Acabo de recordar que hubo un sitio en Estados Unidos donde los locales (definitivamente no mexicanos) parecían extrañamente interesados en nuestra vida. En Portland, un cajero en la librería Powell’s quiso saber qué iba a hacer yo en la noche sin ningún ánimo de caerme. Y un heladero nos preguntó qué habíamos hecho en el día y esperaba detalles al respecto. Pero la familiaridad de los negocios mexicanos de la que hablo no se trata de cosas como estas. Tiene más que ver con el cariño que uno le llega a tener a la sensación de hacer una transacción comportándose como si uno estuviera al lado de la casa de uno en su ciudad de origen.
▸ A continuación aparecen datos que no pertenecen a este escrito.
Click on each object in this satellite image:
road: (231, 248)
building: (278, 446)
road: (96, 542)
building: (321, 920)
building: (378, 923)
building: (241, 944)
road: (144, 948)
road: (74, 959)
La seguridad ontológica de la tienda de barrio.

Finalmente me toca cambiar el reality por música. No entiendo cómo las señoras siguen siendo amigas e invitándose a todo tipo de eventos si en realidad no se aguantan. Obviamente voy a seguir viéndolo más tarde, pero por ratos toca limpiarse el oído como quien se limpia el paladar entre bocados con jengibre encurtido o pan.